The string method seems to give me a more accurate measurement. I lean the forks forward and that extra length is reflected when the string is attached to the forks. Also, it's not uncommon to have a slightly different draw length when pulling heavy bands (tape measure has no tension).

Whatever works and leaves you content is good enough. I might not shoot accurately but I can measure draw length accurately.









Cheers,
Northerner


----------



## M.J (Nov 1, 2010)

newconvert said:


> i do it the easy way, hold the tip of a tape measure in the holding hand, pul the tape back to your anchor point, mark it............... walla. 1 step process


I do it this way, too but I really like Northerner's idea. I can see where the "holding the tape measure" style could easily be off by a couple of inches compared to what your bands are actually doing at full draw. A couple inches is several percent.
Good idea, man!


----------



## NaturalFork (Jan 21, 2010)

31.5 here. Good post. Thanks.


----------



## treefork (Feb 1, 2010)

Good idea. i'll give it a try. Buy the way I like your ergo design, Made a couple in two sizes.

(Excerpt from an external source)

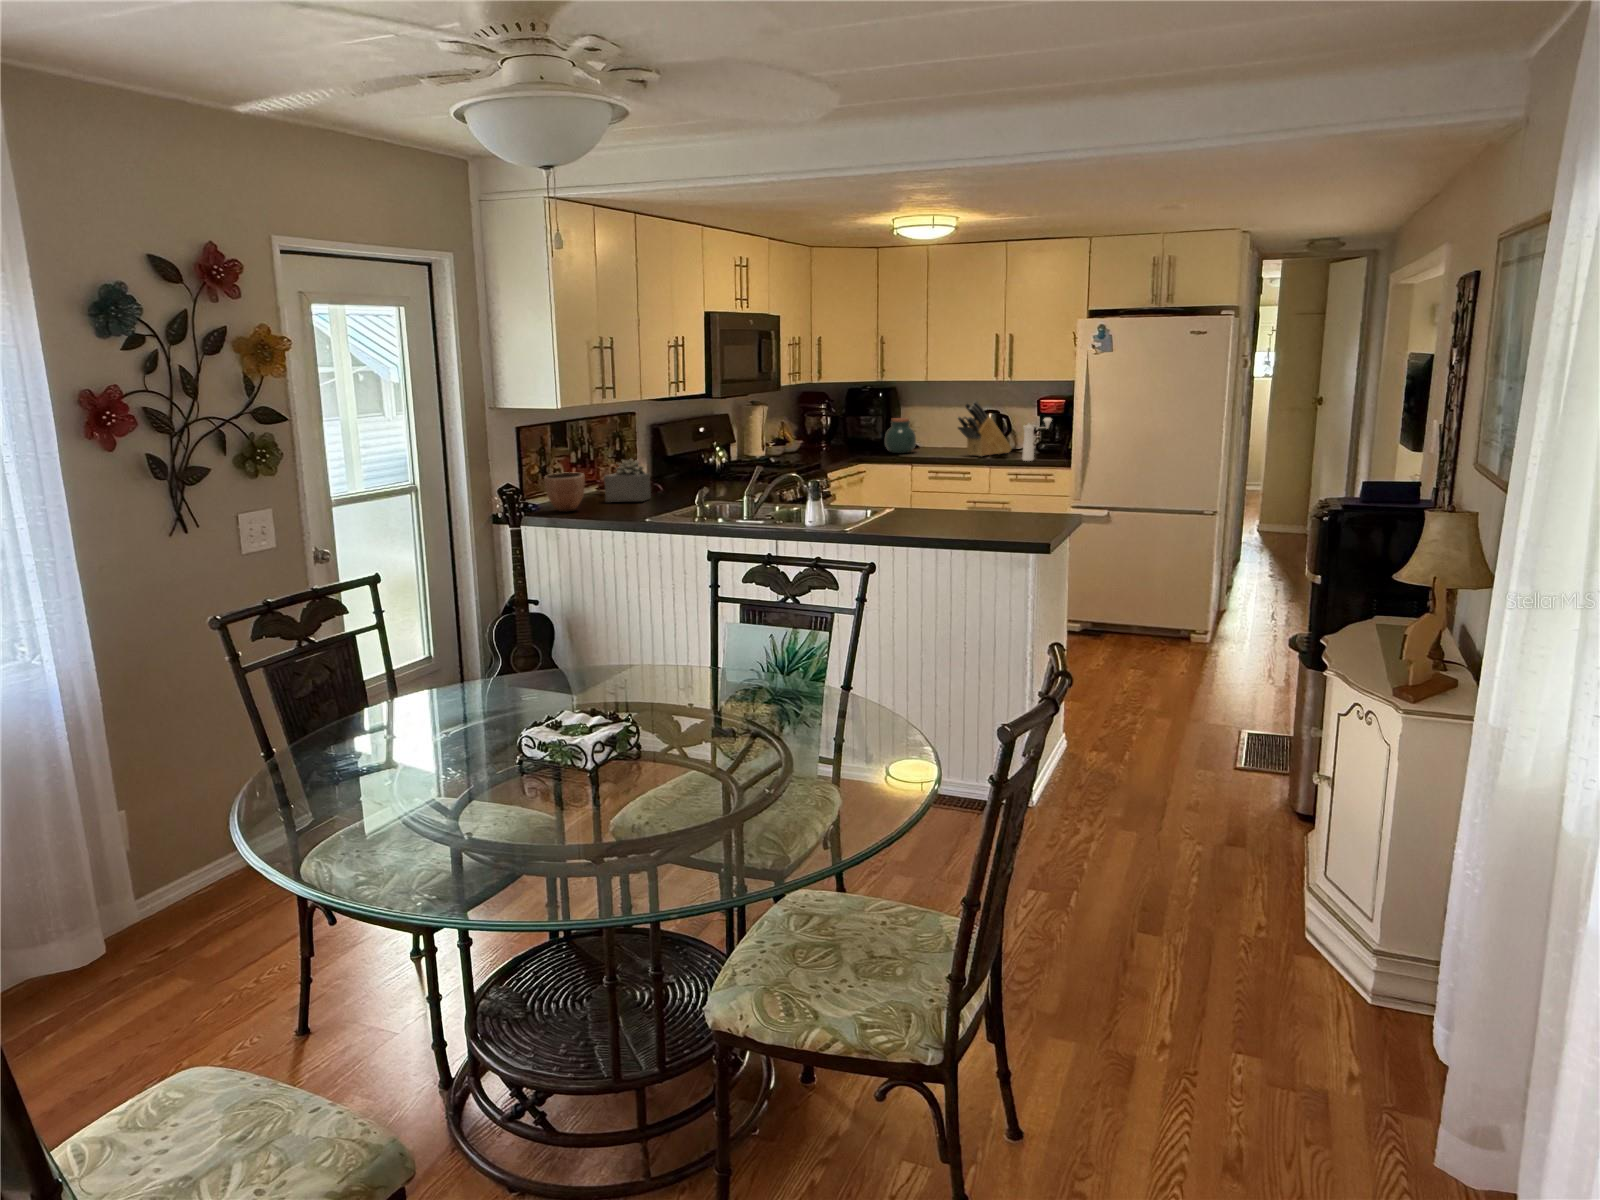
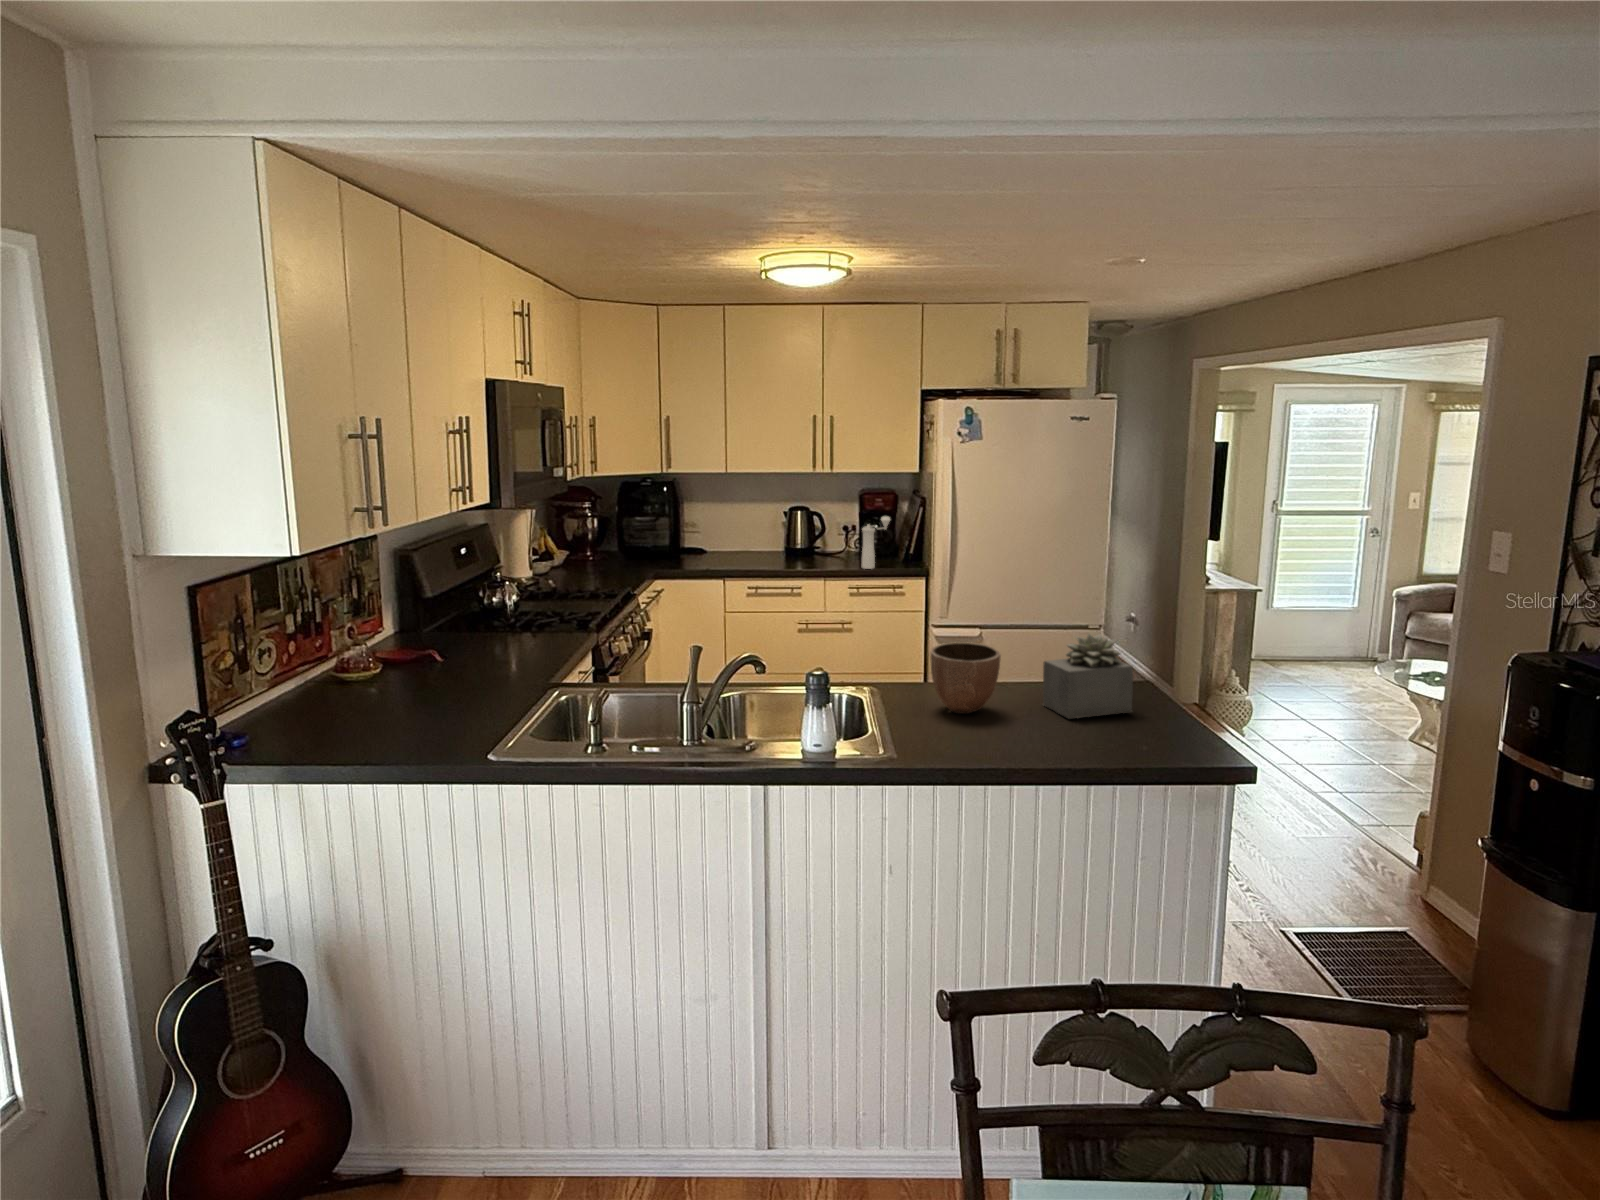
knife block: present [958,401,1012,456] -> none [773,497,828,563]
jar: present [885,418,916,453] -> none [673,518,712,562]
succulent plant: present [604,459,651,501] -> present [1043,634,1133,718]
decorative bowl: present [544,472,585,512] -> present [930,642,1001,714]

They shoot well for me. THANKS for the design.


----------



## WILD BILL (Jan 26, 2012)

GOOD IDEA!


----------



## newconvert (Dec 12, 2011)

Northerner said:


> i do it the easy way, hold the tip of a tape measure in the holding hand, pul the tape back to your anchor point, mark it............... walla. 1 step process


The string method seems to give me a more accurate measurement. I lean the forks forward and that extra length is reflected when the string is attached to the forks. Also, it's not uncommon to have a slightly different draw length when pulling heavy bands (tape measure has no tension).

Whatever works and leaves you content is good enough. I might not shoot accurately but I can measure draw length accurately.









Cheers,
Northerner
[/quote]no, no, i just meant that for me the tape measure is used so much that it is like another finger, i can see how this works, and work well for alot of people


----------



## Incomudro (Jan 12, 2012)

With apologies for the noob question:

Why would one want or nee to know ones draw length?


----------



## Sean (Nov 17, 2011)

Incomudro said:


> With apologies for the noob question:
> 
> Why would one want or nee to know ones draw length?


measuring bands for maximum power and or band life. too short they break, too long, you could be getting more power from
shortening them up.


----------



## Bill Hays (Aug 9, 2010)

Good thinking!


----------



## Incomudro (Jan 12, 2012)

Sean said:


> With apologies for the noob question:
> 
> Why would one want or nee to know ones draw length?


measuring bands for maximum power and or band life. too short they break, too long, you could be getting more power from
shortening them up.








[/quote]

I was thinking it must be something like this - thank you.


----------



## mckee (Oct 28, 2010)

newconvert said:


> i do it the easy way, hold the tip of a tape measure in the holding hand, pul the tape back to your anchor point, mark it............... walla. 1 step process


same way i do it!


----------



## Berkshire bred (Mar 4, 2012)

i usually draw to half butterfly or to the ear and to the ear for me is a draw of about 81cm and for half butterfly it is around 108cm.


----------



## q869712529 (Mar 13, 2012)

Goog idea


----------